George Will: ‘The Journalistic Narrative About Washington Today Is 180 Degrees Wrong’

January 6th, 2013 7:25 PM

George Will spoke an inconvenient truth about the media Sunday that should have everyone of its members sitting up and taking notice.

Appearing on ABC’s This Week, Will said, “The journalistic narrative about Washington today is 180 degrees wrong” (video follows with transcript and commentary):

GEORGE STEPHANOPOULOS, HOST: And those House Republicans who are worried about Speaker Boehner do -- did not vote for the deal, are doing exactly what they -- they believe their constituents elected them to do.

GEORGE WILL: They are dissenting from the great American consensus. I, again, think the journalistic narrative about Washington today is 180 degrees wrong. The problem in the country is a consensus that is broad. Republicans subscribe to it, too, which is that we should have a large, generous welfare state and not pay for it. That's the point about extending all the Bush tax rates for all except 0.5 percent of the country, is that we have now put off-limits the source of money in this country, which is the middle class, so we're not going to pay for the welfare state.

(CROSSTALK)

JONATHAN KARL, ABC: They're coming back for more tax increases...

(CROSSTALK)

ROBERT REICH: That narrative is fundamentally wrong.
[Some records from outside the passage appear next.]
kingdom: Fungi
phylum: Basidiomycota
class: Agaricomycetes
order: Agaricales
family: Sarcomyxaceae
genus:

I think what the public does not fully grasp is that it's health care costs in the future combined with aging Baby Boomers that are driving these out-year deficits. It is not Social Security. It is not Medicare or Medicaid. It is the underlying dysfunctionality of our health care system. And the Affordable Care Act did not do enough to control long-term health care costs. That's what everybody in Washington ought to be focusing on right now.

WILL: But 10 years from now, 20 years from now, we're going to see two big changes in American life, much more reliance on private savings and means-testing of entitlement programs. I don't care who's president, I don't care who runs Congress. We're going to have both of these.


Once again, Will was 100 percent right when he said, “10 years from now, 20 years from now, we’re going to see two big changes in American life: much more reliance on private savings, and means testing of entitlement programs.”

What the left and their media minions are fighting is this metaphysical certitude.

There is no other solution to the over $100 trillion in unfunded liabilities associated with Social Security and Medicare, although raising the retirement age will also be a requirement.

And as Will said, it doesn’t matter who’s president or who runs Congress; some time in the next ten to twenty years America will reform our entitlement programs.

Let’s just hope it happens before the real crisis hits rather than after.